[[ DATASET EXCERPTS, beginning ]]

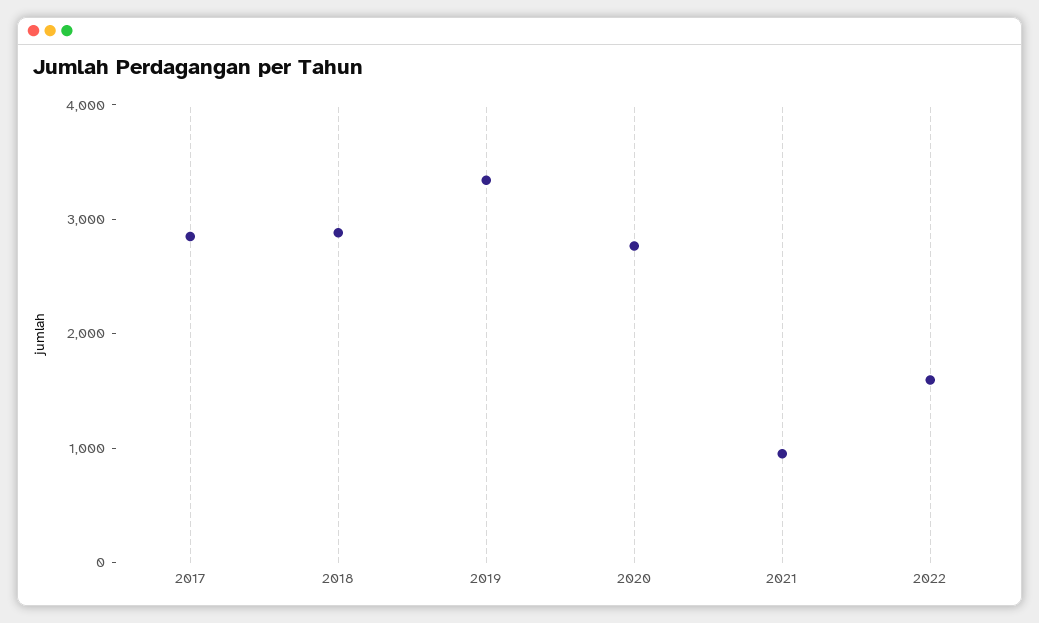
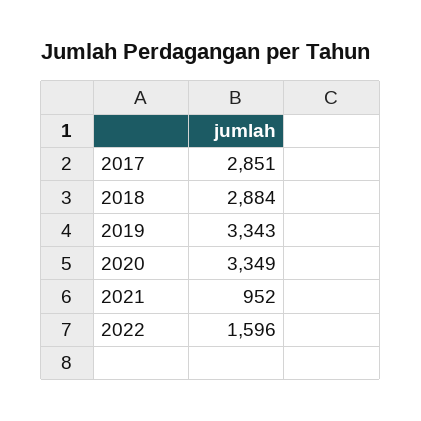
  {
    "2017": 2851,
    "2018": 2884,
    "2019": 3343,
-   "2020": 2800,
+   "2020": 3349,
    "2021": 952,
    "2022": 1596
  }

[[ DATASET EXCERPTS, end ]]

— THE TASK —
Output the material above exactly, without pictures.

— YOUR RESPONSE —
  {
    "2017": 2851,
    "2018": 2884,
    "2019": 3343,
-   "2020": 2800,
+   "2020": 3349,
    "2021": 952,
    "2022": 1596
  }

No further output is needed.